SOURCE INFORMATION:

#####

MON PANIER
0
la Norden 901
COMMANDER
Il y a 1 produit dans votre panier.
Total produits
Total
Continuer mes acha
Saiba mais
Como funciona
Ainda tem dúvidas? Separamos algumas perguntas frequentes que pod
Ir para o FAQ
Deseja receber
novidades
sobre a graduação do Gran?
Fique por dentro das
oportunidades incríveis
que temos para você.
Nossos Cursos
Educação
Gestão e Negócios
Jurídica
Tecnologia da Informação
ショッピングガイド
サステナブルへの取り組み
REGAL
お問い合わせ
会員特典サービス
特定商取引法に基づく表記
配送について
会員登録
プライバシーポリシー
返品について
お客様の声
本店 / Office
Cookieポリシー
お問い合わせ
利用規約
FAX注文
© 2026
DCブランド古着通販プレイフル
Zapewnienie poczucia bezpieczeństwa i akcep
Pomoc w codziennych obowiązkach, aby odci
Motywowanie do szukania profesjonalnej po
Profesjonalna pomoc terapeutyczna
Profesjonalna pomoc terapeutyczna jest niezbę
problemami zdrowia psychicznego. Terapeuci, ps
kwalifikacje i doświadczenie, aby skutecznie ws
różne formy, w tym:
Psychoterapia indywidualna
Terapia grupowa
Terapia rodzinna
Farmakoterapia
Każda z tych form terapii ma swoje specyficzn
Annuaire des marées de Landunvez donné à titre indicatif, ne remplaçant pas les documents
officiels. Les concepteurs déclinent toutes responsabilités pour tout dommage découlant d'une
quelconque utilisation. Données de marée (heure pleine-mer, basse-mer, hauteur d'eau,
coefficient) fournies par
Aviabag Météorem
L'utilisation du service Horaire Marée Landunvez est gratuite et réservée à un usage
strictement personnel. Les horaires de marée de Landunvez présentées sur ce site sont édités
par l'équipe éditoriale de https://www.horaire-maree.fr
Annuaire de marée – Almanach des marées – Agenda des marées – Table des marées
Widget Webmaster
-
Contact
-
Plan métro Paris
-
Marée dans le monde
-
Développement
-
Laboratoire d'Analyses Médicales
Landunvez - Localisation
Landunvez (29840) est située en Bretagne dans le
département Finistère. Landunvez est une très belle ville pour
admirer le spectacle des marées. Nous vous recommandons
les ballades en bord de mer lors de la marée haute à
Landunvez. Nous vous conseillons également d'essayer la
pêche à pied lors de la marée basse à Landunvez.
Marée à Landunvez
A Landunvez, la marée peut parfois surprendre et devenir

#####

JOB: Only the lines holding the word "dans" belong in the answer; copy them from the listing above.

WRITTEN REPLY:
Il y a 1 produit dans votre panier.
Marée dans le monde
Landunvez (29840) est située en Bretagne dans le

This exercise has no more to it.